— Excerto do texto —
Ao contrário dos humanos, os computadores não têm esperança, aquela disposição de espírito que leva a crer que algo acontecerá (ou deixará de acontecer), mesmo quando a informação disponível aponta em sentido contrário. Os algoritmos desenvolvidos para analisar uma imensa quantidade de dados e tomar uma decisão de compra ou venda de um produto financeiro não foram programados para cruzar os dedos e esperar que o pior passe. Os computadores seguem à risca as instruções com que foram programados e fazem-no em minúsculas fracções de segundo. Por vezes, isto leva a situações inesperadas.
Um mini-crash dos mercados em 2010 ficou na história como um exemplo dos riscos colocados pelas transacções feitas por algoritmos, em particular por aquilo a que se chama high frequency trading (transacções de elevada frequência). É uma prática que envolve grandes quantidades de transacções automatizadas, feitas em curtíssimos períodos de tempo e onde a estratégia é normalmente ter um pequeno ganho em cada uma das múltiplas compras e vendas.

— Tarefas —
[1] Transcreva do texto sobre algoritmos financeiros o trecho que vai de "Ao contrário dos" até "a situações inesperadas.", inclusive.
[2] Retome o texto sobre algoritmos financeiros a partir da última frase apresentada.

— Dados de origem —

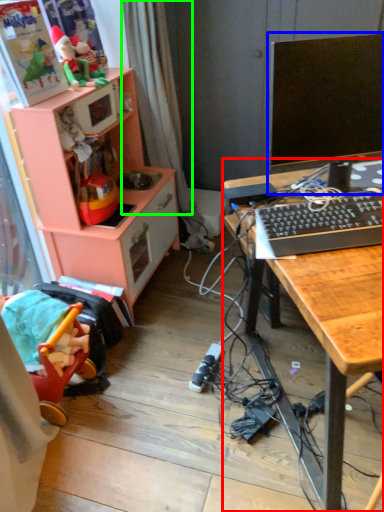
Question: Which is farther away from desk (highlighted by a red box)? computer monitor (highlighted by a blue box) or curtain (highlighted by a green box)?

Choices:
 (A) computer monitor
 (B) curtain

Answer: (B)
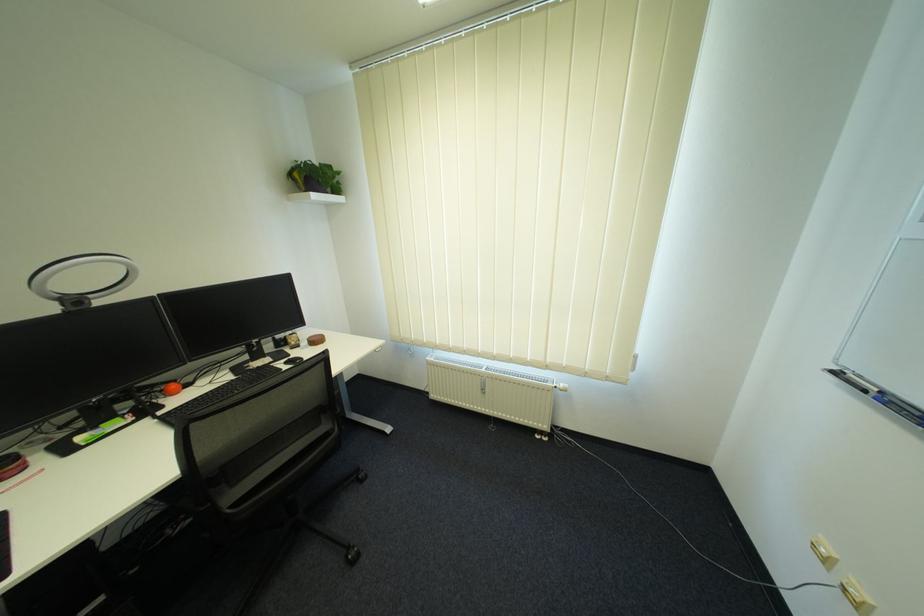
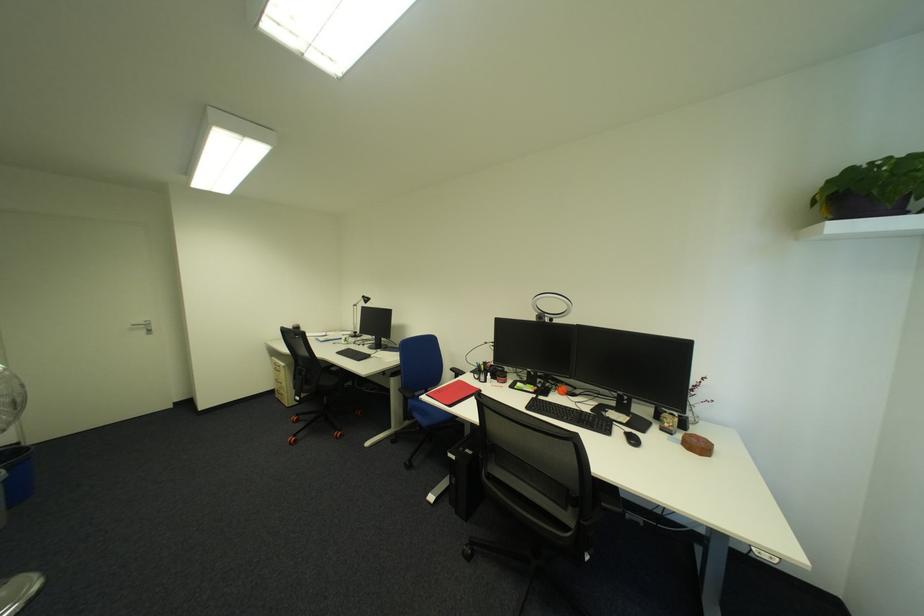
Locate, in the second image, the point that corresponds to [56,310] in the first image.

(542, 318)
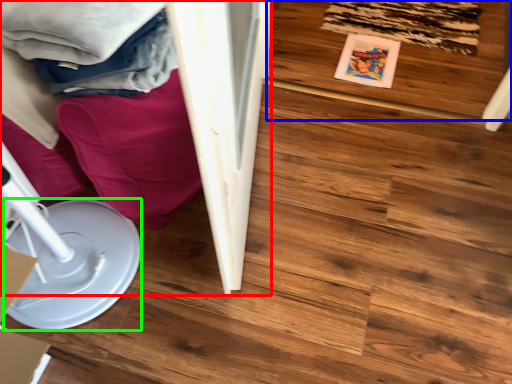
Question: Which is nearer to the furniture (highlighted by a red box)? wood (highlighted by a blue box) or paper plate (highlighted by a green box).

Choices:
 (A) wood
 (B) paper plate

Answer: (B)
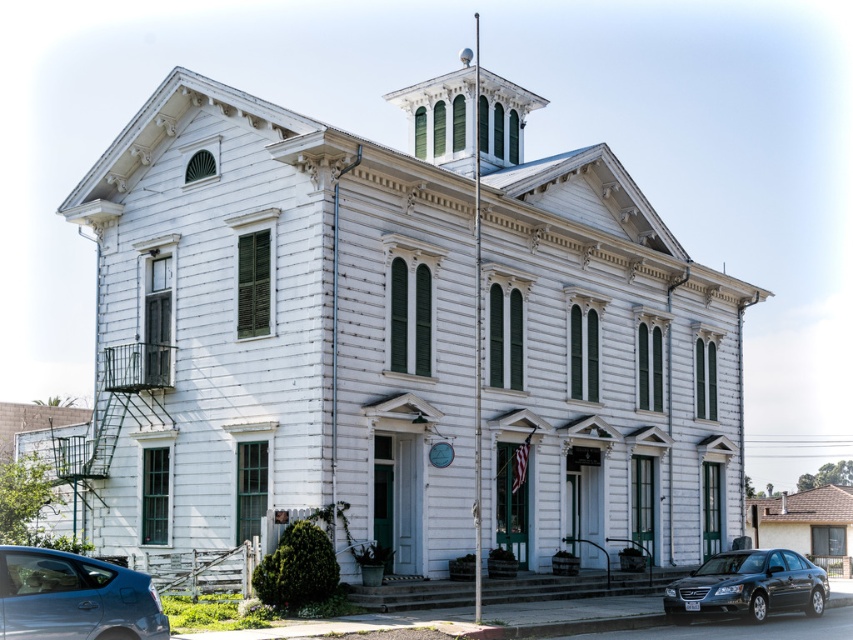
Question: Is the position of metallic blue sedan at lower left less distant than that of shiny black sedan at lower right?

Choices:
 (A) yes
 (B) no

Answer: (A)

Question: Which of the following is the farthest from the observer?

Choices:
 (A) (85, 616)
 (B) (741, 570)

Answer: (B)

Question: Where is metallic blue sedan at lower left located in relation to shiny black sedan at lower right in the image?

Choices:
 (A) below
 (B) above

Answer: (B)

Question: Is metallic blue sedan at lower left wider than shiny black sedan at lower right?

Choices:
 (A) yes
 (B) no

Answer: (B)

Question: Which point is closer to the camera taking this photo?

Choices:
 (A) (675, 600)
 (B) (71, 621)

Answer: (B)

— Respostas esperadas —
[1]
Ao contrário dos humanos, os computadores não têm esperança, aquela disposição de espírito que leva a crer que algo acontecerá (ou deixará de acontecer), mesmo quando a informação disponível aponta em sentido contrário. Os algoritmos desenvolvidos para analisar uma imensa quantidade de dados e tomar uma decisão de compra ou venda de um produto financeiro não foram programados para cruzar os dedos e esperar que o pior passe. Os computadores seguem à risca as instruções com que foram programados e fazem-no em minúsculas fracções de segundo. Por vezes, isto leva a situações inesperadas.

[2]
A 6 de Maio daquele ano, o Dow Jones (o índice bolsista que agrega as cotações de grandes empresas como a Microsoft, a Coca-cola e a IBM) estava às 14h47 minutos de Nova Iorque a perder mais de 9%. A maior parte desta queda, invulgarmente grande, acontecera nos minutos anteriores. Ainda antes das 15h, as cotações já tinham recuperado boa parte das perdas.
Foram precisos meses para que as autoridades regulatórias conseguissem explicar o que se passara: o crash tinha sido causado por computadores a comprarem e venderem uns aos outros, numa sucessão imprevisível de eventos. A bola de neve começou com uma empresa que usou um programa de computador para vender 4100 milhões de dólares de contratos de futuros, independentemente do preço de venda. A maior parte foi rapidamente comprada por computadores de high frequency trading. Quando os algoritmos daqueles computadores consideraram que já tinham comprado demasiado, começaram a vender muito rapidamente. Em escassos 14 segundos, os contratos trocaram de mãos 27 mil vezes.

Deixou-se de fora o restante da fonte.